Produce forecasts for the following series using whichever of NAIVE(y), SNAIVE(y) or RW(y ~ drift()) is more appropriate in each case:
Australian Population (global_economy)
Bricks (aus_production)
NSW Lambs (aus_livestock)
Household wealth (hh_budget)
Australian takeaway food turnover (aus_retail).
Use the Facebook stock price (data set gafa_stock) to do
the following:
Produce a time plot of the series.
Produce forecasts using the drift method and plot them.
Show that the forecasts are identical to extending the line drawn between the first and last observations.
Try using some of the other benchmark functions to forecast the same data set. Which do you think is best? Why?
Produce forecasts for the 7 Victorian series in
aus_livestock using SNAIVE(). Plot the
resulting forecasts including the historical data. Is this a reasonable
benchmark for these series?
Are the following statements true or false? Explain your answer.
Good forecast methods should have normally distributed residuals.
A model with small residuals will give good forecasts.
The best measure of forecast accuracy is MAPE.
If your model does not forecast well, you should make it more complicated.
Always choose the model with the best forecast accuracy as measured on the test set.
Select one of the time series as follows (but choose your own seed value):
set.seed(12345678)
myseries <- aus_retail %>%
filter(`Series ID` == sample(aus_retail$`Series ID`,1))
Create a training dataset consisting of observations before 2011.
Check that your data have been split appropriately by producing the following plot.
Calculate seasonal naive forecasts using SNAIVE()
applied to your training data (myseries_train).
Check the residuals. Do the residuals appear to be uncorrelated and normally distributed?
Produce forecasts for the test data.
Compare the accuracy of your forecasts against the actual values.
How sensitive are the accuracy measures to the amount of training data used? (Challenge)
Consider the number of pigs slaughtered in New South Wales (data set
aus_livestock).
Produce some plots of the data in order to become familiar with it.
Create a training set of 486 observations
Try using various benchmark methods to forecast the training set and compare the results on the test set. Which method did best?
Check the residuals of your preferred method. Do they resemble white noise?
We will use the bricks data from aus_production
(Australian quarterly clay brick production 1956–2005) for this
exercise.
Use an STL decomposition to calculate the trend-cycle and seasonal indices for additive and multiplicative. (Experiment with having fixed (periodic) or changing seasonality.)
Compute and plot the seasonally adjusted data.
Use a naive method to produce forecasts of the seasonally adjusted data.
Use decomposition_model() to reseasonalise the
results, giving forecasts for the original data.

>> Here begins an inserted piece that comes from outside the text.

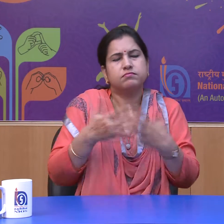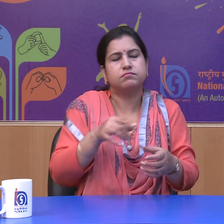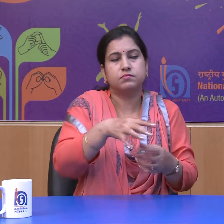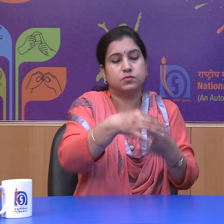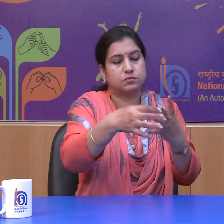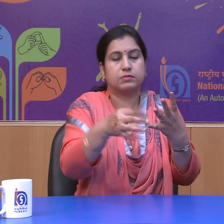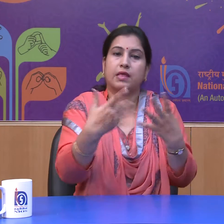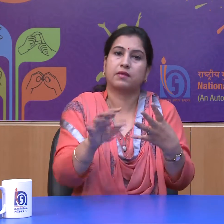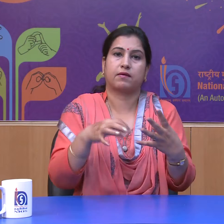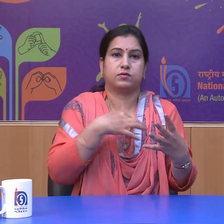follow.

Do the residuals look uncorrelated?
Compare forecasts from decomposition_model() with
those from SNAIVE(), using a test set comprising the last 2
years of data. Which is better?
tourism contains quarterly visitor nights (in thousands)
from 1998 to 2017 for 76 regions of Australia.
Extract data from the Gold Coast region using
filter() and aggregate total overnight trips (sum over
Purpose) using summarise(). Call this new
dataset gc_tourism.
Using slice() or filter(), create three
training sets for this data excluding the last 1, 2 and 3 years. For
example,
gc_train_1 <- gc_tourism %>% slice(1:(n()-4)).
Compute one year of forecasts for each training set using the
seasonal naïve (SNAIVE()) method. Call these
gc_fc_1, gc_fc_2 and gc_fc_3,
respectively.
Use accuracy() to compare the test set forecast
accuracy using MAPE. Comment on these.
a.From the gafa_stock select apple stock close pricings
and plot it
apply the cross-validation with a minimum lenght of 10, growing by 1 each step. (creates test subsets)
Estimate a Random walk with drift model
repeat step c by using a mean model
Compare both models’ accuracy. Which model did perfome the best?
From the data set prices plot the wheat (do not
forget to remove NA)
Fit a RW with drift, and forecast for the next 50 periods (plot)
Let’s see that you do not trust on the predict interval estimated. In doing so, please bootstrap 500 scenarios
plot all scenarios
What are the conditions in which predict intervals from bootstrapped residuals might be reasonable?